I will keep today’s introduction short (having planned to write it since the very beginning of October), so I shall only continue with a brief description of the modelling methods I used. Namely, since solar flares take place in an environment that is very difficult to directly observe, the majority of our models are tested based on incomplete sets of observations. These models therefore can be of varying degrees of complexity, with the easiest division lying between 2D and 3D models (where 2D actually implies a 2.5D situation). These again subdivide, but I shall not go into that (this time round).
Magnetic reconnection is a term which needs to be introduced before all that. Magnetic reconnection has been described in many ways, but as it is relevant to the flares, it should be understood as the process in which magnetic flux lines break apart due to plasma stresses and other factors (the majority of which are not known) and then later reconnect at some other point in space and time. This reconnection is measured (calculated and modelled, that is) by a value that is dimensionless, and which is known as the rate of magnetic reconnection. The 2D models rely on calculating this rate, and then comparing it to observed values to assess the model’s degrees of accuracy.
The 2D models of the simplest construction were first created by Mr Sweet (I would not dare guess whether he was a Professor or a Doctor). Soon, corrections were suggested by Parker, and this model is known as the Sweet-Parker model. Their model is generally found to be too slow to accurately model the magnetic reconnection that goes on in the flare. The approximations that are made allow it to be one of the easier models to be used to study flares though.

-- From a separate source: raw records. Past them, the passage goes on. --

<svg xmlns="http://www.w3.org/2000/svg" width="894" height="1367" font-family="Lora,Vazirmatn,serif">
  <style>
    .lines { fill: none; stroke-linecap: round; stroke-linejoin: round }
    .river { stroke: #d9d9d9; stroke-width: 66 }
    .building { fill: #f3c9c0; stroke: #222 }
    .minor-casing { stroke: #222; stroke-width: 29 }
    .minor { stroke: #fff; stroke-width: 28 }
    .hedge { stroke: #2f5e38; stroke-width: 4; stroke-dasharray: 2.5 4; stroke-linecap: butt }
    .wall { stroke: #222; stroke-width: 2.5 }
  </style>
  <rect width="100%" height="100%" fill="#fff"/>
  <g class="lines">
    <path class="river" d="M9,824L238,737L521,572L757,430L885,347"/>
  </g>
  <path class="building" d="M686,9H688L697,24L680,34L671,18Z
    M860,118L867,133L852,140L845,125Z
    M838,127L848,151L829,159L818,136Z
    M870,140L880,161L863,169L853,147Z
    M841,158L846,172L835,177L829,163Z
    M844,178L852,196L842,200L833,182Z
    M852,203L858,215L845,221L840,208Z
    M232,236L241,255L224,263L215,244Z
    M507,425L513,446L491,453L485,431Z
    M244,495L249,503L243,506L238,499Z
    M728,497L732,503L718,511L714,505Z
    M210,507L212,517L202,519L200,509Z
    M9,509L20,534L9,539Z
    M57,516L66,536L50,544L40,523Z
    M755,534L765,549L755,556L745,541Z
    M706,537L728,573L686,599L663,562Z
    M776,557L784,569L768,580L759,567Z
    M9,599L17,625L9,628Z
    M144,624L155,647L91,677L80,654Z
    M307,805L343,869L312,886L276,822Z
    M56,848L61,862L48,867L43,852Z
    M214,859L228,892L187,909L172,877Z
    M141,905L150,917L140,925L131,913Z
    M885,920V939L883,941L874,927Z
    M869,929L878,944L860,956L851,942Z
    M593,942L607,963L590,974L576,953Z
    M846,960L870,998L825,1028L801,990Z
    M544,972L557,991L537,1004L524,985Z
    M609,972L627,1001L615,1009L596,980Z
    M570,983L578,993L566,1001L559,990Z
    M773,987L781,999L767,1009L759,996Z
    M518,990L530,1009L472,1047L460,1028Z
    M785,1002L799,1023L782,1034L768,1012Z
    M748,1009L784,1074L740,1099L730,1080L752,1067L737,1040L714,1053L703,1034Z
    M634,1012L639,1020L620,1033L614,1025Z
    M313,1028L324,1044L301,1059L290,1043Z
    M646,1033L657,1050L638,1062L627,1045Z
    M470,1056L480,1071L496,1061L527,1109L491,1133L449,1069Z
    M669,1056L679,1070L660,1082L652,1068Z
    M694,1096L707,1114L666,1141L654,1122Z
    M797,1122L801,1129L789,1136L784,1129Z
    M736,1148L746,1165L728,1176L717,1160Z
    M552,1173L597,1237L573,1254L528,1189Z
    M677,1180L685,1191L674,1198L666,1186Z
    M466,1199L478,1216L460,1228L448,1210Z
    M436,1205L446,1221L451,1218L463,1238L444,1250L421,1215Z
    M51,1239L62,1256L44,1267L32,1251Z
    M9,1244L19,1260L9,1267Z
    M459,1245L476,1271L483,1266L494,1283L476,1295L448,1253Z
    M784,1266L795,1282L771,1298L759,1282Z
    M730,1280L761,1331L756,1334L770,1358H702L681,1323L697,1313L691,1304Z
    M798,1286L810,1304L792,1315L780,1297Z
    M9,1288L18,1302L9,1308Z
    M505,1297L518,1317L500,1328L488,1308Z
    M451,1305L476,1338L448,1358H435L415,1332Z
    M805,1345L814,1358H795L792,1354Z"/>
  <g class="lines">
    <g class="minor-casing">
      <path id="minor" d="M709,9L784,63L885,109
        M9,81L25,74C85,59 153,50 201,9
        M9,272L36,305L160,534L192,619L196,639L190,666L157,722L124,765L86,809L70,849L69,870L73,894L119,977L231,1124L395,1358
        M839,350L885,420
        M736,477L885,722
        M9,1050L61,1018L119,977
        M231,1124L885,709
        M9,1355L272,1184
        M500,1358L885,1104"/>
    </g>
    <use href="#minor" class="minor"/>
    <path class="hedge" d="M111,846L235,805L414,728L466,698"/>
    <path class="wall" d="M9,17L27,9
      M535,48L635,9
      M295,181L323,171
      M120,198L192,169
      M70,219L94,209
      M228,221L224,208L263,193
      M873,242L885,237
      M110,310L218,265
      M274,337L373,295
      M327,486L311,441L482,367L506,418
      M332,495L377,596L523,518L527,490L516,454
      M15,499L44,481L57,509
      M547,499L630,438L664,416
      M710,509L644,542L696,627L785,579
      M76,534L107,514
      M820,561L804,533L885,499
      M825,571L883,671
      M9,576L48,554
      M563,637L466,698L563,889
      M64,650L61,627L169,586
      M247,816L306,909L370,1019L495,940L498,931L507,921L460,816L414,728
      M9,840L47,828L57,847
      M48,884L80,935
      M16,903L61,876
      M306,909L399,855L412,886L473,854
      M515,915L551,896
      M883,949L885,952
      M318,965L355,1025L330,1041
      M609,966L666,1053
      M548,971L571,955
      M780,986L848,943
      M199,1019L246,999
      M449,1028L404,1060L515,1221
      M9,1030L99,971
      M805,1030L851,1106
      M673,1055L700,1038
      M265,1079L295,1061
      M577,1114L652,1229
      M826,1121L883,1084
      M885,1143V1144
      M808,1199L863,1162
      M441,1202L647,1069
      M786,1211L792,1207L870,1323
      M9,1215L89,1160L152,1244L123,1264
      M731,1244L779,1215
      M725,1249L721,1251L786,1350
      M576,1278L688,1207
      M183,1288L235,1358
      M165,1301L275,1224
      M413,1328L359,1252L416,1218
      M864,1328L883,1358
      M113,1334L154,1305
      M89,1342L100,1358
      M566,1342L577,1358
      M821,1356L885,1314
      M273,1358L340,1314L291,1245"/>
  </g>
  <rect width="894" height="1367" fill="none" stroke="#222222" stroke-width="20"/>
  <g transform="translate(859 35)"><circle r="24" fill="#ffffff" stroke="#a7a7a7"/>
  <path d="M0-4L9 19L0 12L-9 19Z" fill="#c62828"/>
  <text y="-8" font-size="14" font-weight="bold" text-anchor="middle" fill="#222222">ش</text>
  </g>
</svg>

Soon after, a slightly more complex model was created by Petschek. The Petschek model is generally considered to be more accurate, achieving rates for magnetic reconnection that are closer to the the observed values than the Sweet-Parker ones by a few orders of magnitude. The results can also be very accurate, but based on my experiments (inherently flawed in so many different ways) they are not necessarily so.
In effect, it can be said that the assumptions that the Petschek model makes are not inherently more complicated than the Sweet-Parker ones but the results are of a higher degree of accuracy. And that is the thought at which I would like to leave you today.